Besides running short of the perennial cash that was your bank account via debit cards,you lose sleep(a lot) and a lot of crime fiction heroine stories fill up your head, claiming your constant attention. So besides carrying out an all night-er(given that its exam month),being awake at 5 in the Delhi morning when the climate miraculously (or if you ask me, apocalyptic-ally ) decides to take a turn for the better would lead to life changing revelations one would argue,but hardly so for me.
 It was cool that morning,in fact so cold, I got chills, very very unnerving for a mid-May morning. It was Delhi for crying out loud. So I stood on our verandah gazing meaningfully at the horizon, trying to delve the deeper meaning of life,reflecting. on the past, thinking how a mug of steaming hot black coffee would befittingly make me a Nescafe girl when this huge eagle thinks it funny to suddenly swoop from behind and try to grab me away by my hair. Not so funny for me, given our weight proportions,the eagle's scaly talons and the sudden jolt to impending reality. Okay, I'll admit, the very notion of the eagle wanting to carry me off was a tad bit funny but only in retrospection. I was frightfully annoyed then and physically hurt (mentally too but thats another story).
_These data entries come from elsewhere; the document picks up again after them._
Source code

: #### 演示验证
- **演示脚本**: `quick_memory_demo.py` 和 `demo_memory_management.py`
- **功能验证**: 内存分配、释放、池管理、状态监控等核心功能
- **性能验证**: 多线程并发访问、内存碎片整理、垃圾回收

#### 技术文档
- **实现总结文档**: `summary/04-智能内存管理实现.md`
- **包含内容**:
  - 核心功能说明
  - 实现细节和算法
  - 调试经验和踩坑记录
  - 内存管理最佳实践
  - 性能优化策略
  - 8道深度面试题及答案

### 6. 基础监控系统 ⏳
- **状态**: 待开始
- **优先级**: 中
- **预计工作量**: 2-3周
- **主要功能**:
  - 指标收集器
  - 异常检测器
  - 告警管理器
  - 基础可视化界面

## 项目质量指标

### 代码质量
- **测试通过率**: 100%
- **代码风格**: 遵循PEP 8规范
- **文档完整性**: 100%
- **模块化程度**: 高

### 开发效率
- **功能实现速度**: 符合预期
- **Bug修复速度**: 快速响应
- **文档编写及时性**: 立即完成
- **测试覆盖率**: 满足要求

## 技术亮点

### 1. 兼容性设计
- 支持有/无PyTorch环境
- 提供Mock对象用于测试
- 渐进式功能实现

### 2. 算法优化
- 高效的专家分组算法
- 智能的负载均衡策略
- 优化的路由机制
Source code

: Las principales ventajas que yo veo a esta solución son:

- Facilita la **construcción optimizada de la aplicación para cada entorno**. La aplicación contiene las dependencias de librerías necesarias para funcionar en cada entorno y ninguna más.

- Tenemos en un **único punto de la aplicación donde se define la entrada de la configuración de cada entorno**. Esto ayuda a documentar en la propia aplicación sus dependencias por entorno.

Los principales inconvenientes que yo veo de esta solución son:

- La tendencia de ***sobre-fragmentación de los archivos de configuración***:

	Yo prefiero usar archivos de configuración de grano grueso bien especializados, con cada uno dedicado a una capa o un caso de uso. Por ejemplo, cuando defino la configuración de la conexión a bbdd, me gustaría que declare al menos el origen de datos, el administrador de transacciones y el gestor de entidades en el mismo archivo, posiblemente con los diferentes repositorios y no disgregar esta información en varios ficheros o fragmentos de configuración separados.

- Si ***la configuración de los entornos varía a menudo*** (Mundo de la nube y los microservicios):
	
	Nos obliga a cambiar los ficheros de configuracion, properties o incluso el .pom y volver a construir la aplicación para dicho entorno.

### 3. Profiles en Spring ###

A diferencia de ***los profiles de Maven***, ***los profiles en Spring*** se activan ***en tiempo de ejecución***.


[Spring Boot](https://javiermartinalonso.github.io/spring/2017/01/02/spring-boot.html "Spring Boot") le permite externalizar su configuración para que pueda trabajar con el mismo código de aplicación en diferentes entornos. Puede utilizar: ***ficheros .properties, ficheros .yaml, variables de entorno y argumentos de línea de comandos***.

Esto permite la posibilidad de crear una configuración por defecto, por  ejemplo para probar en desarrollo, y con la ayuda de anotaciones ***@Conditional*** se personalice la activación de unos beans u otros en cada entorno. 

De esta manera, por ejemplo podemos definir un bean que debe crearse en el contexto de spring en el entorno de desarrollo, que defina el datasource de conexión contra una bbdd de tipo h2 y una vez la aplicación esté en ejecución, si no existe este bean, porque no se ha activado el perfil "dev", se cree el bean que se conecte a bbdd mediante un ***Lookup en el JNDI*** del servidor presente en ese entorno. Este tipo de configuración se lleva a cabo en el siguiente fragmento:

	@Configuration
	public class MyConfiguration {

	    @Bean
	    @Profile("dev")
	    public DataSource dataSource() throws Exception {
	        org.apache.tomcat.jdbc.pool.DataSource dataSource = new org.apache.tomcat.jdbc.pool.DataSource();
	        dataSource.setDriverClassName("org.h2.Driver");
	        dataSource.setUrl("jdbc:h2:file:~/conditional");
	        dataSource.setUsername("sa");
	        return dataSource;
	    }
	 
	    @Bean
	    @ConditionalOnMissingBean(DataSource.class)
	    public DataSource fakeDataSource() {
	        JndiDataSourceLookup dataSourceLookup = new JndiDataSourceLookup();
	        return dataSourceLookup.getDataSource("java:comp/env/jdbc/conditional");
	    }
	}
I curse loudly and am immediately thankful nobody was around to admire my extensive vocabulary and linguistic abilities that can spew abuses in three different languages. The eagle then perches itself atop a nearby tree and eyes me derisively. Whether it was self damnation at the failure to carry me off or preparing itself for a second try, I didn't stick around to find out or make polite conversation with seemingly the only other living being in close proximity. I rush inside, call it a day and sleep to crime fiction dreams again. How connected is the robbery and this incident I cannot say, all I'll say is I can never look at another eagle or a motorcycle with normalcy ever again.